Labrador Tea

Labrador Tea
Ledum palustre


The narrow leaves of Labrador tea are evergreen. Shiny dark green and leathery above, slightly woolly below, they have smooth margins that curl under. The leaf undersides are white in young leaves, cinnamon-brown in older ones. The thin stems of this shrub are hairy when young. The white flowers form umbel-like clusters. A sweet, spicy aroma is noticeable when walking through these knee-high bushes.

Dwarf Labrador tea is very similar in all respects to the common form except its leaves and overall size are smaller.


This species is holarctic-distributed all around the northern regions or the planet. It is one of the most common shrubs.

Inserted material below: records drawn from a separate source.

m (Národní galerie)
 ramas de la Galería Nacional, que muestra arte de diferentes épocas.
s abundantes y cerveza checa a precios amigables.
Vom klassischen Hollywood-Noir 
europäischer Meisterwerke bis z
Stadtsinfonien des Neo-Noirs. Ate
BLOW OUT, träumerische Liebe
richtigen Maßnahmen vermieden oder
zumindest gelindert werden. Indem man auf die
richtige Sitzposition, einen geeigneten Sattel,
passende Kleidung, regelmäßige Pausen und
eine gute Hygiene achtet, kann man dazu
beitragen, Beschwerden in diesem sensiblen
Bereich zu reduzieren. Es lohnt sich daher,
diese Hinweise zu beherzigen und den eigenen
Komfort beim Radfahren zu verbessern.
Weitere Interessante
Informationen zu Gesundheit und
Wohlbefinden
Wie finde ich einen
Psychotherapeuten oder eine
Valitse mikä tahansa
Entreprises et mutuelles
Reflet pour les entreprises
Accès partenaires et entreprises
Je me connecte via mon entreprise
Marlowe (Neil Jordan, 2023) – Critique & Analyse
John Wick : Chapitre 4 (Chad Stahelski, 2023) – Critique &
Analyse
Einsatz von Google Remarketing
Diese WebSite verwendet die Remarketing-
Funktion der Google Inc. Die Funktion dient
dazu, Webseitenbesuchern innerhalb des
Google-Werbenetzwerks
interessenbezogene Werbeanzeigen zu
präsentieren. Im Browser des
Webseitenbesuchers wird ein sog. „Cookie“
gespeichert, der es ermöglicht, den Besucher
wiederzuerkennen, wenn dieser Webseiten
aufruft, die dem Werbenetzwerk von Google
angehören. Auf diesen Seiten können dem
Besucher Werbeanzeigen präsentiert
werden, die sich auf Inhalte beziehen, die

The tannin is called leditannic acid, and there are gallic acid (a bitter substance), wax, resin, salts, and ascorbic acid. Be warned that Labrador tea contains ledol, a poisonous substance causing cramps and paralysis. Grieve says the plant also contains a stearopten, valeric and volatile acids, ericolin, and ericinol.


Medicinal uses:
Labrador tea is common, widespread, and always available in northern climates where non-evergreen leaves are obtainable only during a short growing season. The plant also has a pleasant aromatic scent, lending a spicy fragrance to a tea. For these reasons it is perhaps no wonder this plant is mentioned in such a large number of ethnobotanical reports and herbal compendia. A small amount added to black tea does add a spicy aroma. It is used in this way on Nelson Island (Ager and Ager) or mixed with willow leaf tea. (Lantis) Several authors (Tobe, de Laguna, Grieve) indicate that Labrador tea is good for colds. The leaf tea is cathartic if it is strong enough to be orange-colored. The ascorbic acid content is second only to rosehips. (Lantis)

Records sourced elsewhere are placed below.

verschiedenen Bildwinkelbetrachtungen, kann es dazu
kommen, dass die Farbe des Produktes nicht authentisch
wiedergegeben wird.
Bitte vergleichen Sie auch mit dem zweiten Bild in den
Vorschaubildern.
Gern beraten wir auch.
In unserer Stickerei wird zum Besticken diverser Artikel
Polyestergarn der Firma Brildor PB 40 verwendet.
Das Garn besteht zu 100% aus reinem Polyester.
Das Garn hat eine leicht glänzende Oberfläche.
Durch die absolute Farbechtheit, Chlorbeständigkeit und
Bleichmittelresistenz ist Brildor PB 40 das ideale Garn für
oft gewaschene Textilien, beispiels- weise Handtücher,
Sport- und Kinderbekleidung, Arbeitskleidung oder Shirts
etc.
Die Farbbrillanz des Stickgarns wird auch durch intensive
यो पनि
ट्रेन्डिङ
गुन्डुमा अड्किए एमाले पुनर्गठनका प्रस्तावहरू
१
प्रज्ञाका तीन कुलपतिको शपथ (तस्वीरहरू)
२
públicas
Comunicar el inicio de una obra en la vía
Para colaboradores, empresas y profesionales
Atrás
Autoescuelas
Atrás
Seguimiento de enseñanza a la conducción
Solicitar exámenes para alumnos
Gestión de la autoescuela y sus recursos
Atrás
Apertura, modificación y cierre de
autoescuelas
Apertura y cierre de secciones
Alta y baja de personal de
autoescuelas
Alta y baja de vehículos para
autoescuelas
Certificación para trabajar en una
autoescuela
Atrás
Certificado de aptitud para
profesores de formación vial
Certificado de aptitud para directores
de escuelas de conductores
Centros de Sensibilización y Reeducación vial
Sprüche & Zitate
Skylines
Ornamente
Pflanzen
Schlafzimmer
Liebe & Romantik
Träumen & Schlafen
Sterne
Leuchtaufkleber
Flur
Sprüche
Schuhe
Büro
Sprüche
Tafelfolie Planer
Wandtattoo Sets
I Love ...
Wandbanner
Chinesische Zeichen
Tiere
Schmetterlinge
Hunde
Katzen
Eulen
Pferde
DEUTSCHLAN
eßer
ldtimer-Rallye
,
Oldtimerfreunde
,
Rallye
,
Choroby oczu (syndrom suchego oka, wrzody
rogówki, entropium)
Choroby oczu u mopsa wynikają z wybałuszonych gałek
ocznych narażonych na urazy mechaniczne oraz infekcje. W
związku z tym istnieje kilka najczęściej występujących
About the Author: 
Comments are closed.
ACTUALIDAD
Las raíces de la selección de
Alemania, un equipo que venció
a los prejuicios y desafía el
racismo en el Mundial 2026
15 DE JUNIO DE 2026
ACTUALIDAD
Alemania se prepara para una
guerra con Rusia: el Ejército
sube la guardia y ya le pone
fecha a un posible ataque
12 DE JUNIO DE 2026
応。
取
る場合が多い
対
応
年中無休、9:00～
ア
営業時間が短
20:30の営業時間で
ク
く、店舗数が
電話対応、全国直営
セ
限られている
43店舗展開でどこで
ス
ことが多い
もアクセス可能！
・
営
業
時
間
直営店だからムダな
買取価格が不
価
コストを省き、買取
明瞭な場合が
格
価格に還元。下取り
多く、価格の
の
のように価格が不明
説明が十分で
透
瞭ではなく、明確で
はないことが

The leaves and occasionally the twigs and flowers are used to make tea. The method of gathering and preparing the leaves varies greatly. I usually use them fresh and prefer the older leaves, but some herbalists prefer the young leaves and dry them. Be sure to dry them slowly and carefully so they do not turn black.

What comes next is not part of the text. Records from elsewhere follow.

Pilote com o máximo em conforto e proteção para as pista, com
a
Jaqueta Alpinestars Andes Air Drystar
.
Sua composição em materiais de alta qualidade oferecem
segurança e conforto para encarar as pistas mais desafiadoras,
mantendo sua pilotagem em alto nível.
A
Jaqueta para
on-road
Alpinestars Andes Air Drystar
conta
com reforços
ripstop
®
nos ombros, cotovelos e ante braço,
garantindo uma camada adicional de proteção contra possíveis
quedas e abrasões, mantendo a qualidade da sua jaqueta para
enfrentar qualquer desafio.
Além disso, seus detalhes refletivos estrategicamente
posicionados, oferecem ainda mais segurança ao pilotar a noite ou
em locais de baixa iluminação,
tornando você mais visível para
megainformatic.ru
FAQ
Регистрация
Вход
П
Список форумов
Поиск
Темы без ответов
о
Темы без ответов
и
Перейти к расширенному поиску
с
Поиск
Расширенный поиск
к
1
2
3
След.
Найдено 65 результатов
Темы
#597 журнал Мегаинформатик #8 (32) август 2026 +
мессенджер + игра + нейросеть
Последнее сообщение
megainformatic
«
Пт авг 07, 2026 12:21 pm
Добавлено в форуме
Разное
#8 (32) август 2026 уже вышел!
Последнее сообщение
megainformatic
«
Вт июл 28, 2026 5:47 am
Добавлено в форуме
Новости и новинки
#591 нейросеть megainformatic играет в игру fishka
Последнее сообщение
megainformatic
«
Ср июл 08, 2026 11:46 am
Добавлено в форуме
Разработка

Some Native peoples in western Canada steam the leaves until they turn dark brown and place the rhizomes of the licorice fern (Polypodium glycyrrhiza) in with them for flavor. (Turner & Szczawinski) Hall says to drink it for rheumatism.


Other uses:
There are ceremonial uses for Labrador tea; one is to turn a stalk and throw it out the door if a child is ill or if you want to get rid of ghosts. (Oswalt)

Bees are much attracted to the flowers, but animals do not browse much on the plants, which are slightly poisonous. Leaves strewn among clothes impart a fragrance pleasant to most people.